When an appositive phrase is written alone, it is an appositive phrase fragment.
Example: The worst possible time for a test.
How an appositive phrase fragment hides: The yearbook advisor scheduled senior portraits for Tuesday. The worst possible day for me to take a picture. I’m having eye surgery on Monday, and I’ll be wearing a patch to school the next day!
#6 Prepositional Phrase Fragment
A prepositional phrase is a group of words beginning with a preposition. That phrase always ends with a noun or pronoun, the object of the preposition. A preposition is a word or small group of words acting together to show a relationship between two other words in a sentence. For example, an airplane can fly through a cloud, over a cloud, under a cloud, between two clouds, and in spite of clouds. The bold-faced prepositions show the relationship between airplane and another word, the object of the preposition.
When a preposition phrase is written alone, it is a prepositional phrase fragment. The same is true for a sentence that has multiple prepositional phrases but no independent clause containing a subject and verb.
Examples: At the top of her voice. After the chiming of the clock on the mantle.
How a prepositional phrase fragment hides: When I came home two hours after curfew, my mother was furious. She was yelling before I even got out of the car. Before parking even!
#7 Dependent Clause Fragment
A dependent clause (or subordinate clause) is a group of words with a subject and verb, but it cannot stand alone like an independent clause (or main clause).
A clause is a group of words with a subject and verb. If that group of words can stand alone as a complete sentence, it is called an independent clause. If it cannot stand alone, it depends on the independent clause to make sense, so it is called a dependent clause.

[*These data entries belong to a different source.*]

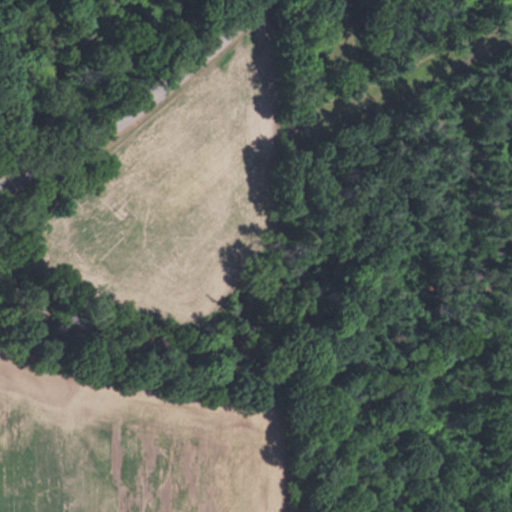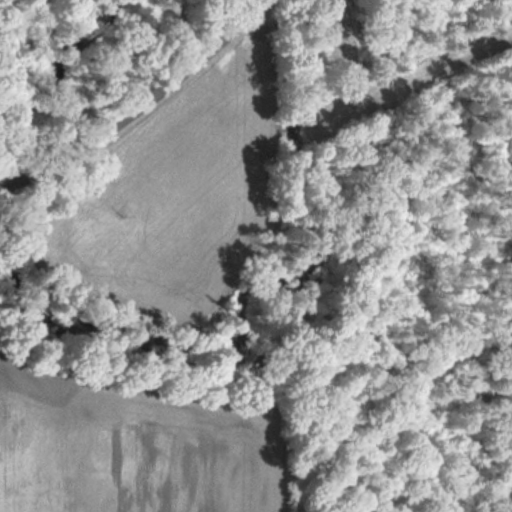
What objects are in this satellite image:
road: (150, 110)
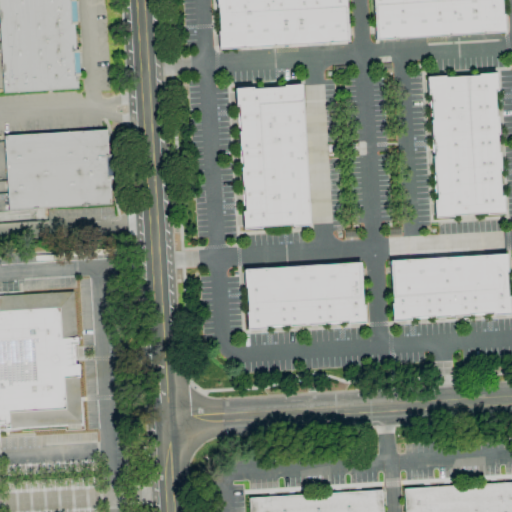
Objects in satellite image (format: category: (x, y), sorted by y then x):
building: (434, 18)
building: (434, 18)
building: (279, 22)
building: (279, 22)
building: (37, 45)
building: (36, 46)
road: (89, 55)
road: (328, 55)
road: (118, 100)
road: (46, 111)
road: (119, 117)
building: (462, 145)
building: (464, 145)
road: (405, 149)
road: (316, 155)
building: (270, 156)
building: (271, 157)
road: (149, 166)
building: (56, 169)
building: (57, 169)
road: (366, 173)
road: (76, 228)
road: (334, 253)
building: (446, 286)
building: (448, 286)
building: (301, 295)
building: (303, 295)
road: (218, 320)
road: (101, 338)
building: (37, 361)
building: (38, 361)
road: (162, 377)
road: (338, 409)
road: (449, 459)
road: (167, 466)
road: (316, 466)
road: (1, 480)
road: (388, 487)
building: (458, 498)
building: (460, 498)
building: (317, 502)
building: (319, 502)
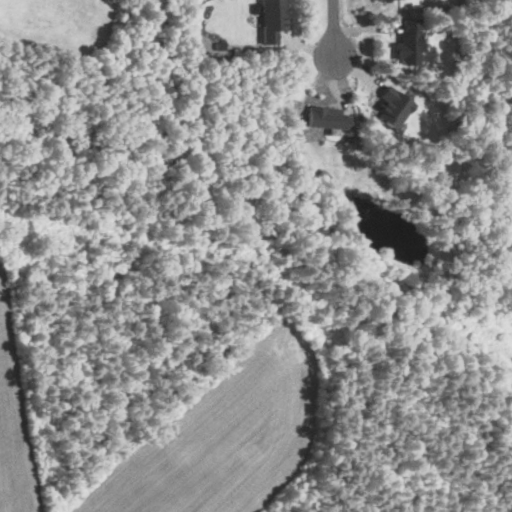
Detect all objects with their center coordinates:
building: (267, 20)
road: (333, 30)
building: (406, 42)
building: (386, 109)
building: (322, 118)
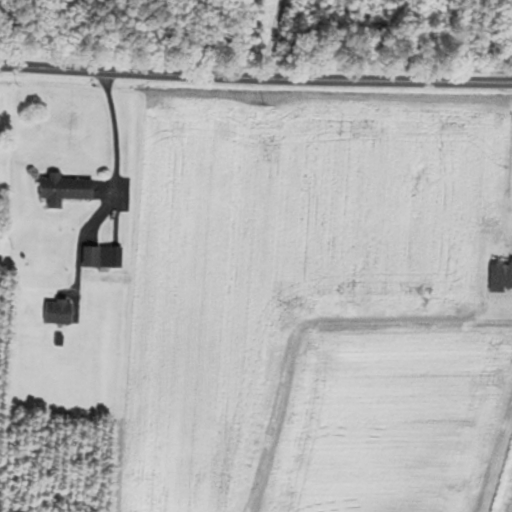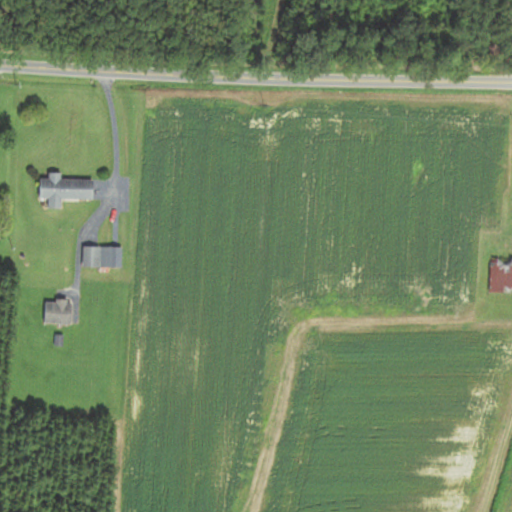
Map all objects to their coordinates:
road: (255, 78)
road: (115, 157)
building: (63, 190)
building: (99, 256)
building: (499, 275)
building: (500, 276)
building: (58, 312)
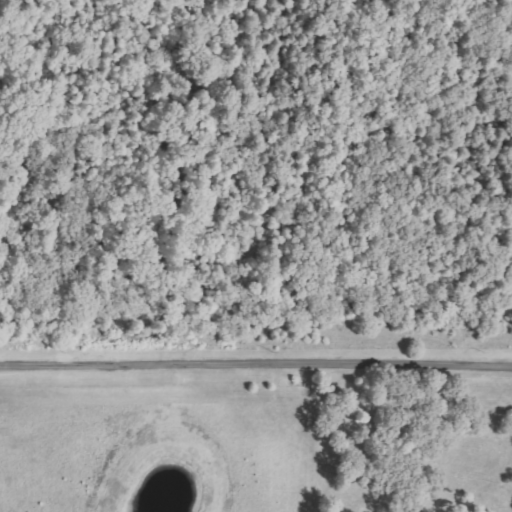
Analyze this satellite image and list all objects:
road: (256, 364)
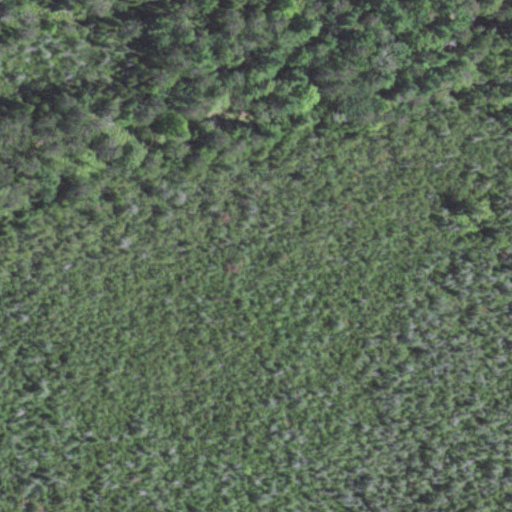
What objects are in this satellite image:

A dependent clause ALWAYS begins with a subordinating conjunction, a relative pronoun, or a relative adverb.
When a dependent clause is used alone, that group of words becomes a dependent clause fragment. Of all the fragment types, this is the one I see the most.

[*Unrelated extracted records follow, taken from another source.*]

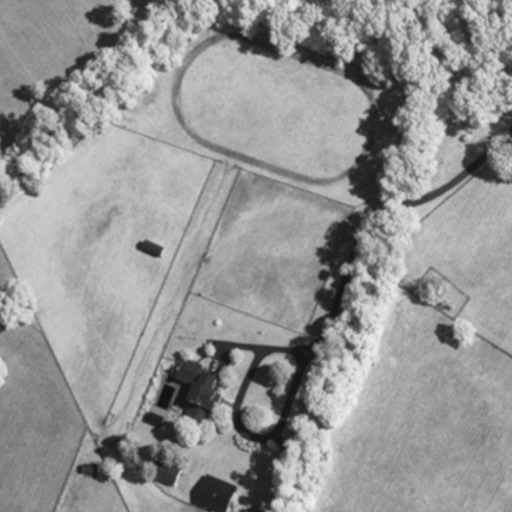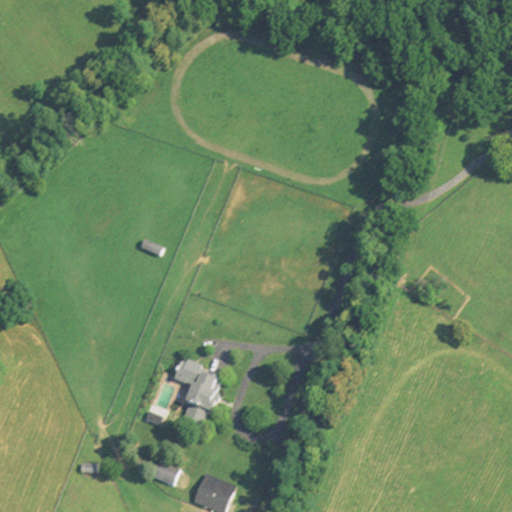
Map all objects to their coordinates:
road: (511, 133)
road: (360, 238)
building: (160, 250)
building: (208, 387)
building: (94, 471)
building: (174, 476)
building: (221, 496)
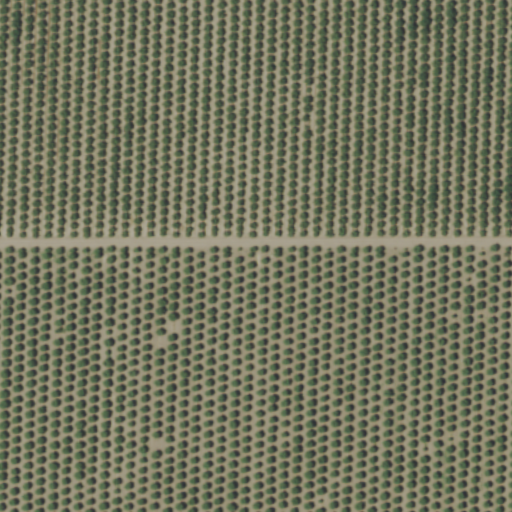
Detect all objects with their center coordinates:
crop: (256, 255)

Examples: Even though I’ve asked her out seven times. Which is why he stopped calling me. Where they live.
How a dependent clause fragment hides: My parents ask me questions constantly. They always want to know who my friends are. Whether or not there will be parent chaperones at a party. If I have done all my homework. They even ask me where I sit in class!
So, now what?
Now that YOU know the seven types, what’s next? Here’s my process, and I call it the Sentence Fragment Boot Camp.
- Distribute and discuss the seven types (with detailed handouts).
- Give students a sentence fragment sort with eight categories and 32 strips. I have a paper version of this sort for face-to-face instruction and a Google Slides version for remote instruction. The Slides version has 32 moveable tiles students can just slide into place. Using their handouts, students put four sentences under each of the seven fragment types and four under a Correct Sentence category. In face-to-face instruction if students can be close, this is a great pair activity. Even on Slides, you could have two students on the same document working together live. Watch this 30-second demo of the sort.
- I give students a passage that contains fragments, and they identify both the errors and their types.
- Students look at a series of task cards and offer two possible revisions for each sentence fragment.
- Post boot camp, we begin looking at their own writing. They have the vocabulary for conferences and margin notes now, so when I say, “You have a couple of dependent clause fragments in paragraph five,” they know what to look for!